Do we really need another literary category subcategory? Why not, smutpunkists?
by Moctezuma Johnson
There are so many literary ‘punks’ these days that it just seems like a buzzword to use in the new age of selling books via keywords. In today’s marketplace it sure seems like it’s better to dominate some esoteric category like LGBT >> Short reads (29-31 Minutes) >> Shifter >> Sci-Fi >> Medieval History than actually write an amazing book. That means that today’s titles are often clogged up with keywords. Imagine the Classics: Lolita (Old Man Young Vixen Daddy Age Play Series) or Hamlet (DubCon Paranormal 15th Century Murder/Suicide Crime Thriller Mystery Royalty & Aristocrats), or even Star Wars (Metaphysical and Visionary Galactic Empire Space Marine Clones Incenstuous Paranormal Space Soap Opera Dystopian Sci-Fi Series). So everybody is trying to get on the algorithms’s good sides with creative keyword use, and you now have categories upon categories with subcategories inside categories. Frankly, it has become a mess. If you like muck, then you’re in heaven searching for a book on amazon. If you don’t, you type in your favorite keywords and you’re on with it. So now you have steampunk, cyberpunk, splatterpunk, and a bunch of punks to help you sort through the mess and find something cool and unique that you like. Well, add smutpunk to the list. Smutpunk, really? That’s right SMUT + PUNK = AWESOME SAUCE. Although you may think that the term sounds awful, the new(ish) term strangely applies to work that isn’t bad at all. It’s erotica with plot that mixes forms from such varied sources such as magic realism, science fiction, and Asian kung fu movies. In the same way most other punks use some common thing to glue them together, smutpunk uses the most basic protein of all, sperm, to create its own panspermia universe, mixing pop-culture, erotica, the Cthulhu mythos, Far East legends, and Non-Western spirituality with Science Fiction, Pulp, and Silver-Age-Comic era elements into a head spinning, ball-busting, funny good time.
Did you say funny?
That’s right, I can’t believe how serious people are writing about dick in hole. I mean, seriously, I see books dropping name brands left and right, books whose authors abhor the comma, and books who take seducing a step-sister very seriously. It’s just wank material, folks! It’s all a bit of fun. That’s why throwing in an Asian Superstar Lawyer who is also a FUTA that has corrupted the medical profession into giving patients purple pills that transform them into sexy superbeings is all cool. Everybody wants to get off, get entertained, and have a laugh here and there.

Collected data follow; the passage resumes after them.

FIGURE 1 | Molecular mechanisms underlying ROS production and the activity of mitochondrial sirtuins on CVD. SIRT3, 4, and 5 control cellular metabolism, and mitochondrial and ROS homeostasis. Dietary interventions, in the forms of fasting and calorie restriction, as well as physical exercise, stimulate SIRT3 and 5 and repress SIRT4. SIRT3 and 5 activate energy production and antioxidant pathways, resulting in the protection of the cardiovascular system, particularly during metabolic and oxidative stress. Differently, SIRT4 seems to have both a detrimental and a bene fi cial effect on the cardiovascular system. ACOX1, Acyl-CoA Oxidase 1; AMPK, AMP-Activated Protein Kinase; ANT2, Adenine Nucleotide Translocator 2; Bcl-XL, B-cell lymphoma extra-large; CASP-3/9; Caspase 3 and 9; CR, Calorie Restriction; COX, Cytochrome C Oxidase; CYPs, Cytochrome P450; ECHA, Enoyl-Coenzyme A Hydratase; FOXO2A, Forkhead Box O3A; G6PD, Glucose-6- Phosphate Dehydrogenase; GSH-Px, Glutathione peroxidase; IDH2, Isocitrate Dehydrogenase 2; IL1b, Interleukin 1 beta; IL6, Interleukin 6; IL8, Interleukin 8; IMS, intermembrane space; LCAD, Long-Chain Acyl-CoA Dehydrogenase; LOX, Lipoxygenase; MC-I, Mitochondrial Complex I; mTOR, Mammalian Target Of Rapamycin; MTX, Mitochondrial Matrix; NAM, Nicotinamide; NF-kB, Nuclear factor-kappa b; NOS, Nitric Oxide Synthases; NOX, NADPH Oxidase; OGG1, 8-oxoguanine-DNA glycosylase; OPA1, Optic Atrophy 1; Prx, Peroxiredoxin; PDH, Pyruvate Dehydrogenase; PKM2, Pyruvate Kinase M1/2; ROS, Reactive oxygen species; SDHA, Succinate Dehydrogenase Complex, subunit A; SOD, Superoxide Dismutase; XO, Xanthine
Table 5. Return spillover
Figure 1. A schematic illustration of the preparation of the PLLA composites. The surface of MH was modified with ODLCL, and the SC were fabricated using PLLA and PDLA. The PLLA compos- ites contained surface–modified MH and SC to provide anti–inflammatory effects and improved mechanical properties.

So smutpunk was formulated by Emme Hor, Moctezuma Johnson, and Callie Press. They make erotica stand up on its own even if you remove the sex (which these writers admit they sometimes forget to provide) because the plots have other equally important elements. In Halloween 2015 Callie Press’s Butterface was highly-lauded, and Moctezuma Johnson’s Battle for Alien Relish has recently been featured as a kind of B-movie classic on WTF Friday. Smutpunk is just beginning and has only scratched the surface of the its full potential like a Sith lord using the dark side of teh force for tripping her a bully in the cafeteria and then giggling. Get on the slippery smutpunk soaked bandwagon and have a taste. Type smutpunk into Amazon or Google and see what new worlds you get.